> [Exercise goal] Revise every record below so that "Tancredo Neves" reads "Sete de Setembro", and leave all the other lines unchanged.

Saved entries
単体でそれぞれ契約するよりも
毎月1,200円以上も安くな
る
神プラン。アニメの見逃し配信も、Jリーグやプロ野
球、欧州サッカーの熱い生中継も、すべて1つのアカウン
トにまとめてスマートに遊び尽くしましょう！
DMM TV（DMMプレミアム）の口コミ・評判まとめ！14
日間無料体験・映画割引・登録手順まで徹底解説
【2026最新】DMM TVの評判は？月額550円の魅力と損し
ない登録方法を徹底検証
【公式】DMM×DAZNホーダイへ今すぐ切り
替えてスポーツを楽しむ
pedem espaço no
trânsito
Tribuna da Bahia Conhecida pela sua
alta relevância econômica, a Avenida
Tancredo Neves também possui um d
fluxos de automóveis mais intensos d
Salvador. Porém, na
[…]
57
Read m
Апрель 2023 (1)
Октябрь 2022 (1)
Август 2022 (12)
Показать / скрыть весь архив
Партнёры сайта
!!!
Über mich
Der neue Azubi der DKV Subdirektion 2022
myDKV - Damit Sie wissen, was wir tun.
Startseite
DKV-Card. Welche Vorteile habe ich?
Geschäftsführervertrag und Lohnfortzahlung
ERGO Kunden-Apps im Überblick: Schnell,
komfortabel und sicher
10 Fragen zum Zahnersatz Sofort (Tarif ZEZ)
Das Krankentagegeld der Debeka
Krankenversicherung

> [Exercise output]
単体でそれぞれ契約するよりも
毎月1,200円以上も安くな
る
神プラン。アニメの見逃し配信も、Jリーグやプロ野
球、欧州サッカーの熱い生中継も、すべて1つのアカウン
トにまとめてスマートに遊び尽くしましょう！
DMM TV（DMMプレミアム）の口コミ・評判まとめ！14
日間無料体験・映画割引・登録手順まで徹底解説
【2026最新】DMM TVの評判は？月額550円の魅力と損し
ない登録方法を徹底検証
【公式】DMM×DAZNホーダイへ今すぐ切り
替えてスポーツを楽しむ
pedem espaço no
trânsito
Tribuna da Bahia Conhecida pela sua
alta relevância econômica, a Avenida
Sete de Setembro também possui um d
fluxos de automóveis mais intensos d
Salvador. Porém, na
[…]
57
Read m
Апрель 2023 (1)
Октябрь 2022 (1)
Август 2022 (12)
Показать / скрыть весь архив
Партнёры сайта
!!!
Über mich
Der neue Azubi der DKV Subdirektion 2022
myDKV - Damit Sie wissen, was wir tun.
Startseite
DKV-Card. Welche Vorteile habe ich?
Geschäftsführervertrag und Lohnfortzahlung
ERGO Kunden-Apps im Überblick: Schnell,
komfortabel und sicher
10 Fragen zum Zahnersatz Sofort (Tarif ZEZ)
Das Krankentagegeld der Debeka
Krankenversicherung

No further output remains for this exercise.